Contextualized word senses: from attention to compositionality

Pablo Gamallo
DOI: https://doi.org/10.1515/lingvan-2022-0125
2023-12-02
Abstract:The neural architectures of language models are becoming increasingly complex, especially that of Transformers, based on the attention mechanism. Although their application to numerous natural language processing tasks has proven to be very fruitful, they continue to be models with little or no interpretability and explainability. One of the tasks for which they are best suited is the encoding of the contextual sense of words using contextualized embeddings. In this paper we propose a transparent, interpretable, and linguistically motivated strategy for encoding the contextual sense of words by modeling semantic compositionality. Particular attention is given to dependency relations and semantic notions such as selection preferences and paradigmatic classes. A partial implementation of the proposed model is carried out and compared with Transformer-based architectures for a given semantic task, namely the similarity calculation of word senses in context. The results obtained show that it is possible to be competitive with linguistically motivated models instead of using the black boxes underlying complex neural architectures.
Computation and Language
What problem does this paper attempt to address?
The paper primarily aims to address the current shortcomings of language models (especially those based on the Transformer architecture) in terms of interpretability and semantic compositionality. The authors propose a new, symbol-based method to encode the meaning of words in context and compare it with the attention-based Transformer model. Specifically, the paper attempts to solve the following key issues: 1. **Model Interpretability**: Although complex neural network models like Transformers have achieved great success in natural language processing tasks, they remain "black box" models, lacking transparency and interpretability. 2. **Semantic Compositionality**: Current models often struggle to capture the systematic compositional rules in natural language, meaning that the meaning of expressions cannot be simply inferred from their components. 3. **Data Efficiency**: Compared to humans, these models require a large amount of training data to generalize correctly.

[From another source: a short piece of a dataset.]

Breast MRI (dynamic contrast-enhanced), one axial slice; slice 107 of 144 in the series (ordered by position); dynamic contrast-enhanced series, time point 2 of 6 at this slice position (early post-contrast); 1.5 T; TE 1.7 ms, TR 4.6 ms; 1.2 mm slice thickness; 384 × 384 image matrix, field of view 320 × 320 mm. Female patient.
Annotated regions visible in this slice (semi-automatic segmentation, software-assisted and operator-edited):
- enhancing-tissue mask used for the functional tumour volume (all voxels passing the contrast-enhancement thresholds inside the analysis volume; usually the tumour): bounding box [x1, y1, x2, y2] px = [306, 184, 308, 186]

To address the above issues, the authors propose a dependency-based compositional model that utilizes word selection preferences and paradigm categories to construct context-sensitive word meaning representations. This approach is more transparent and interpretable, capable of constructing the meaning of composite expressions through explicit grammatical rules. Additionally, this method is designed to be compared with the attention-based Transformer model to evaluate its ability to generate context-sensitive word vectors. Through a series of experiments, the authors demonstrate that the proposed model not only competes with complex neural architectures on specific semantic tasks but also provides more interpretability and structured knowledge, thereby overcoming some of the shortcomings of purely neural models.